La facture du PNCD est élevée. Le programme de croissance et de développement prévoit environ 27 000 milliards de FCFA d’investissements sur la période 2026-2030. L’État ne compte toutefois pas financer seul cet effort. Près de 18 000 milliards de FCFA sont attendus du secteur privé et de ressources mobilisées au niveau national.
Cela signifie qu’une part importante de la réussite du plan reposera sur la capacité du Gabon à convaincre entreprises, investisseurs et épargnants de placer leur argent dans des instruments capables de financer l’économie sur plusieurs années.
La CDC estime avoir un rôle particulier à jouer dans ce dispositif. Comme les autres Caisses de Dépôts, elle peut centraliser certaines ressources, les sécuriser et les orienter vers des projets ayant besoin de financements de long terme.
Pendant deux jours, les participants au FONED tenteront donc de répondre à plusieurs questions très concrètes : comment donner envie aux Gabonais d’épargner davantage ? Quels produits leur proposer ? Comment rassurer ceux qui hésitent encore à placer leur argent ? Et surtout, comment faire en sorte que cette épargne finance réellement l’économie ?
Les organisateurs veulent également séduire la diaspora. Les Gabonais vivant à l’étranger transfèrent déjà des fonds vers leurs familles, mais une partie de cette capacité financière pourrait aussi être dirigée vers des investissements. C’est notamment l’objet de l’étude DIASDEV qui sera présentée lors du Forum.
Le numérique devrait également occuper une place importante.
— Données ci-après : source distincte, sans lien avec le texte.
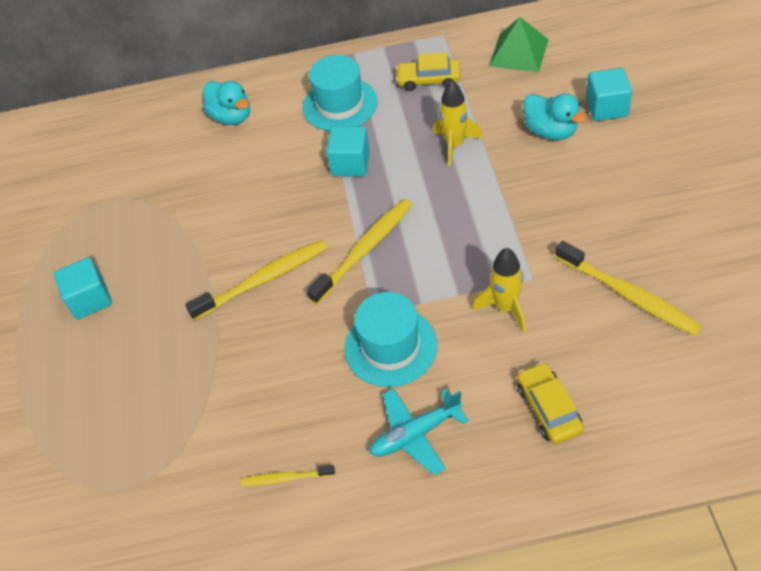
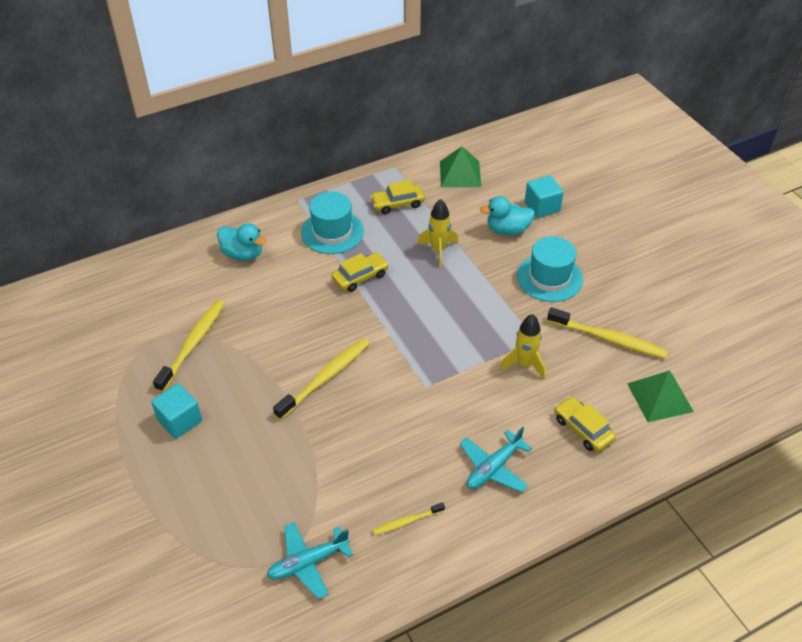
camera: 25 degrees left, 5 degrees down
(156, 501) = (308, 563): none -> turquoise plane
(350, 164) = (360, 277): turquoise cube -> yellow car
(365, 250) = (399, 341): yellow toothbrush -> yellow toothbrush (193, 344)
(390, 346) = (449, 408): turquoise hat -> turquoise hat (549, 278)
(551, 131) = (507, 230): turquoise duck -> turquoise duck turned 150 degrees clockwise
(669, 387) = (660, 397): none -> green pyramid

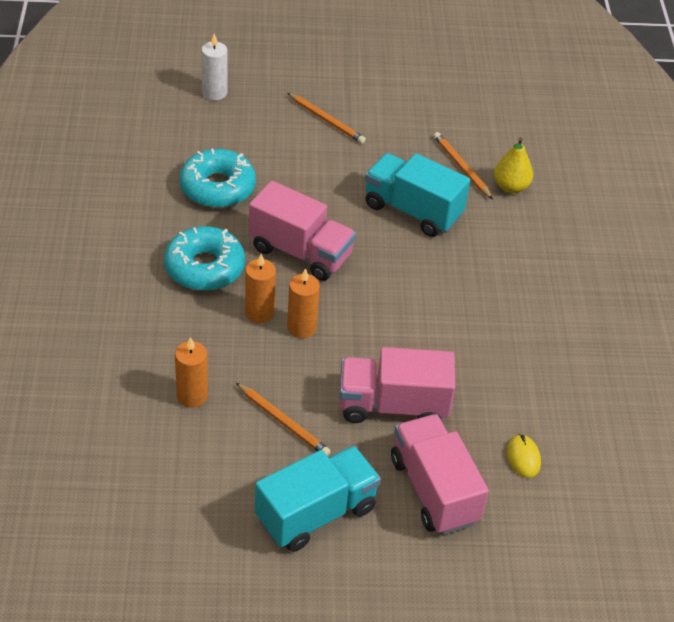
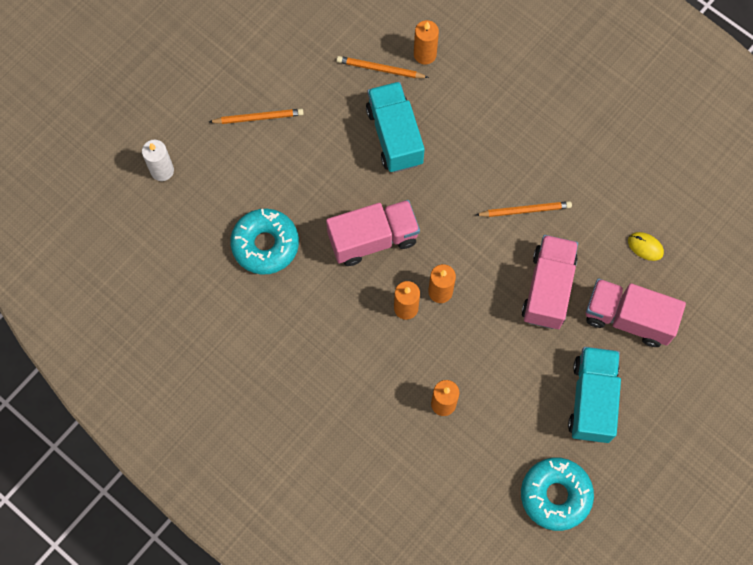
camera: 45 degrees left, 25 degrees up
(204, 267) = (336, 312): turquoise donut -> turquoise donut (555, 495)
(283, 422) = (508, 364): orange pencil -> orange pencil (525, 210)
(393, 406) = (548, 289): pink truck -> pink truck turned 150 degrees clockwise
(412, 211) = (394, 136): turquoise truck -> turquoise truck turned 90 degrees clockwise
(511, 187) = (425, 54): yellow pear -> orange candle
Avec les paiements mobiles et les services financiers digitaux, l’épargne peut devenir accessible à des personnes qui restent encore éloignées des circuits bancaires traditionnels.
Les secteurs susceptibles de bénéficier de ces nouvelles ressources sont nombreux : logement, infrastructures, énergie, agriculture mais aussi entreprises privées. L’objectif est de créer un cercle dans lequel l’épargne finance l’investissement, qui lui-même crée de l’activité et de l’emploi.
Le FONED veut s’installer durablement et devenir un rendez-vous annuel. Pour la CDC, il s’agit surtout d’ouvrir une nouvelle étape dans la manière dont le Gabon pense son développement.
Car face aux 27 000 milliards de FCFA à financer, le pays semble désormais vouloir regarder autant vers ses propres ressources que vers les marchés internationaux. Une manière de poser les bases d’une souveraineté financière qui, pour fonctionner, devra toutefois produire autre chose que des discours : des instruments simples, crédibles et capables de gagner la confiance des épargnants.